林さんは、二人目の子を身寵もっていて、大きなおなかを抱えて豊橋へ行きました。壇上は遠くて、幹部の顔はよく見えません。が、池田総務が話を始めた瞬間、林さんは驚喜しました。
「あっ、あの時の青年だ! 間違いない!」。死ぬ覚悟で乗った列車で聞いた、あの声を、死を思いとどまるきっかけをつくってくれた、あの青年の声を、どうして忘れることができましょうか。一生の覚悟、一生の誓いが、この時に決まりました。「たとえ、この世で、学会員が私一人になったとしても、私は、絶対に池田先生についていくんだ」と。
弁当をもらった娘さん(岡田美佐子さん)は、プロック担当員として頑張っておられます。豊橋で二度目に会った時に、おなかにいた息子さん(早川正己さん〕は、地区幹事として活躍しておられます。

斉藤: 素晴らしいドラマです。胸を揺さぶられます。こうして先生が、一人一人の庶民を抱きかかえるようにして励ましてこられた事実に、粛然とします。
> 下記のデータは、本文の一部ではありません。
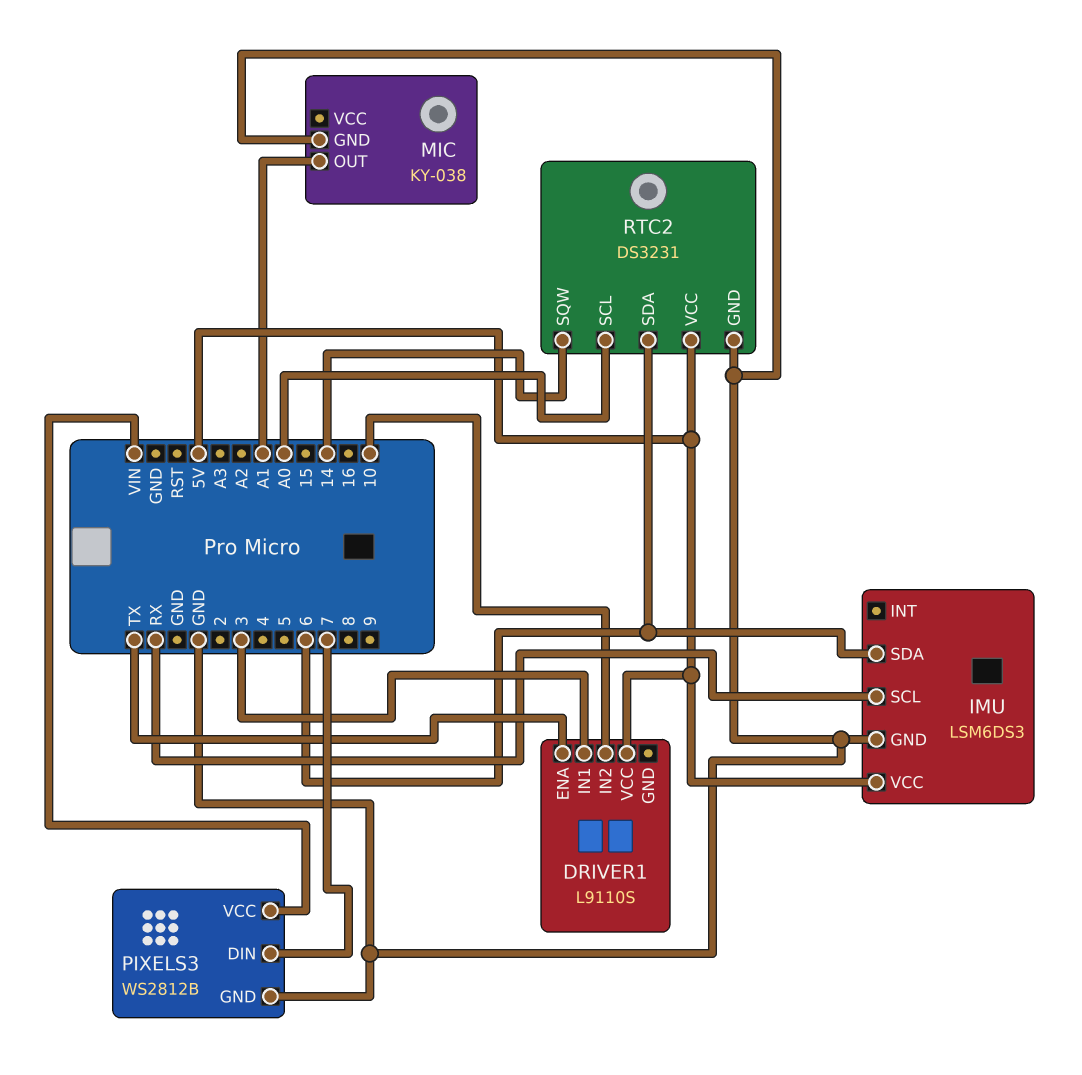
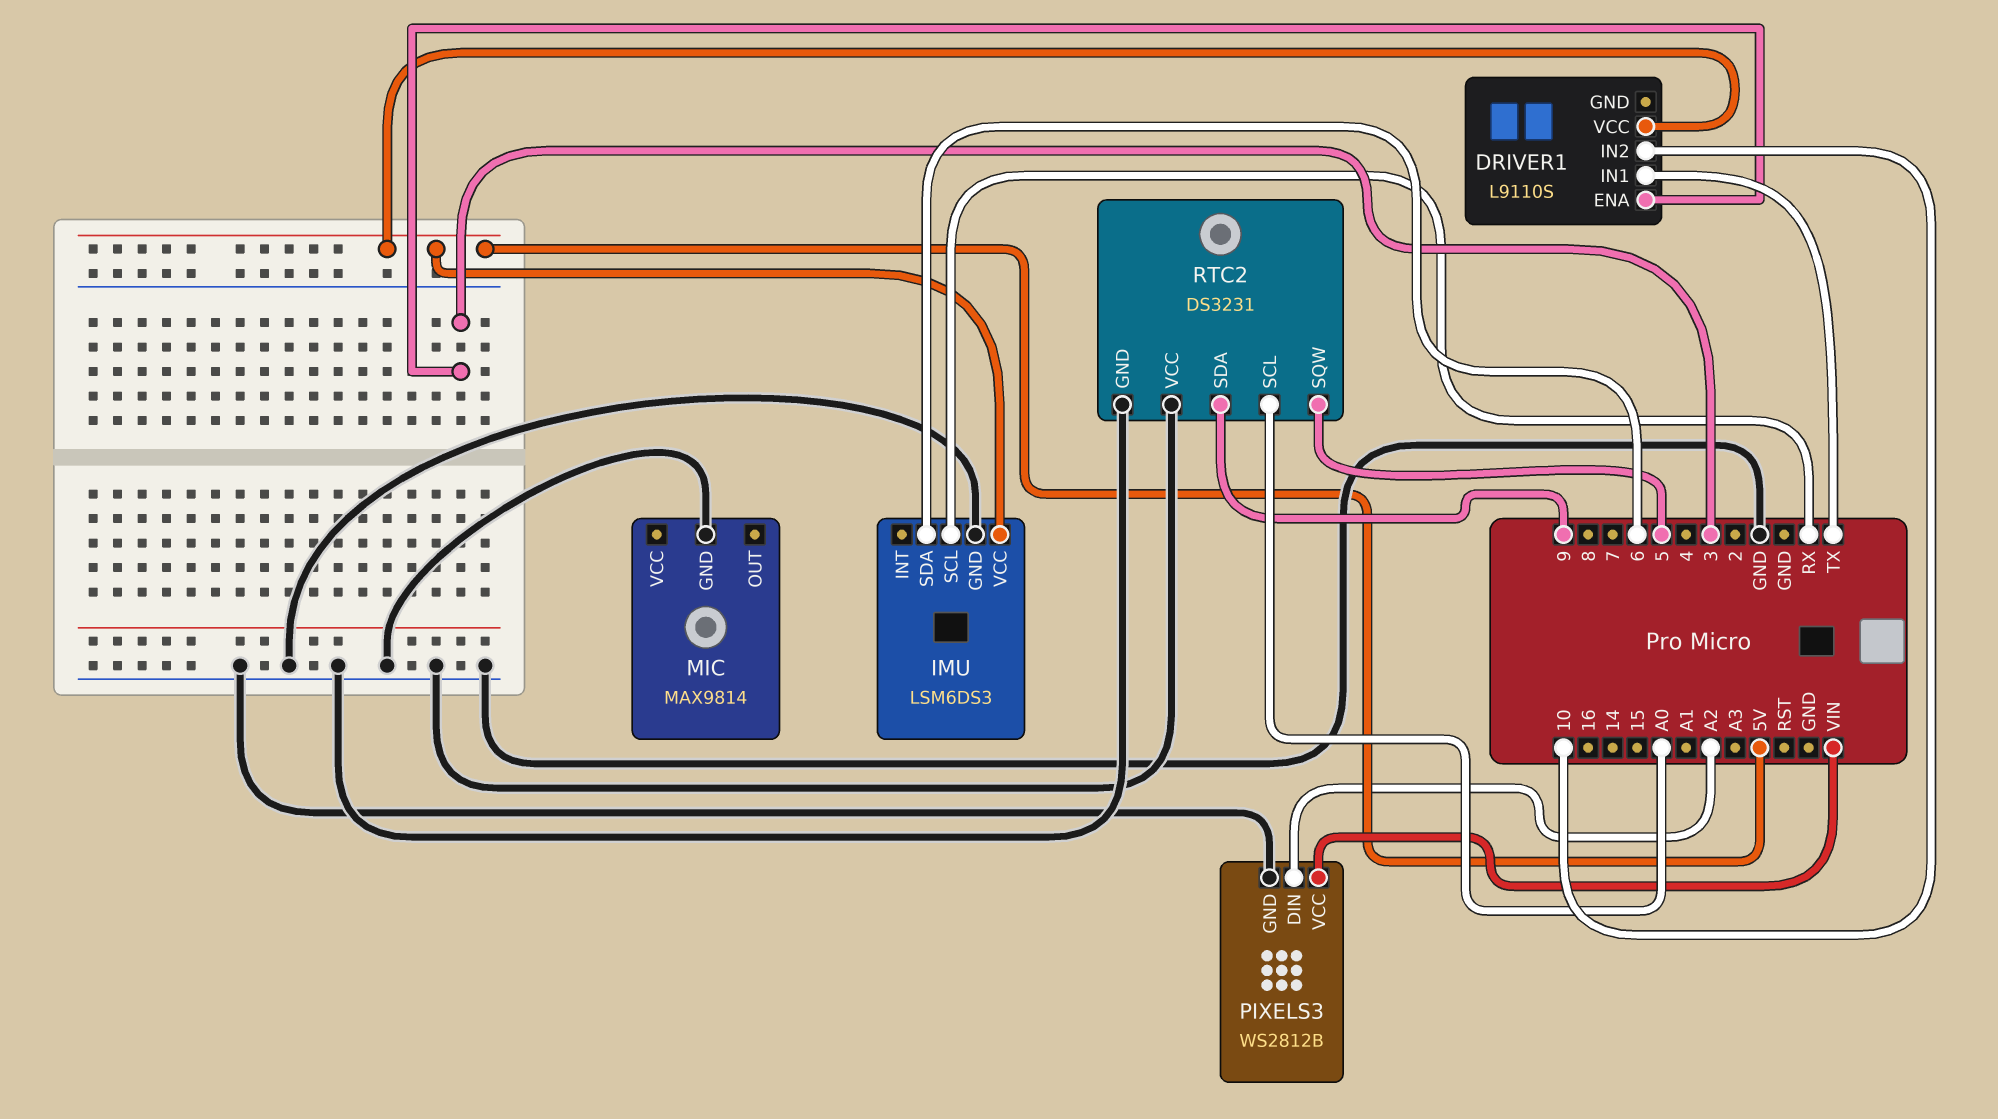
DRIVER1 pin ENA: TX -> 3
DRIVER1 pin IN1: 3 -> TX
MIC: KY-038 -> MAX9814
MIC pin OUT: A1 -> none
PIXELS3 pin DIN: 7 -> A2
RTC2 pin SDA: 6 -> 9
RTC2 pin SQW: 14 -> 5
RTC2 pin VCC: 5V -> GND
私たちも「境涯革命」に本気で取り組んでまいります。
■ 徹しなければ境涯革命はない

須田: 一瞬の出会いが、人の心を変え、境涯まで変えることが、よく分かりました。

名誉会長: お母さん、娘さんたちが幸せになられて、本当によかった。私は、目の前にいる人を、励まさずにいられなかっただけです。それが学会の心です。
ともあれ、皆、自分の境涯革命を決意したのならば、本気で、やらなければならない。境涯革命が中途半端でできるはずがありません。
「大歓喜の境涯」と言っても、自分をいじめ抜くような苦闘の果てに得られるのです。とくに青年は「今でなければ、いつ」自分を鍛えるのか。
広宣流布へ戦い切って、「断じて自分を高い境涯に引き上げていこう」 —- そう実行してこそ十界論を真に学んだことになるのです。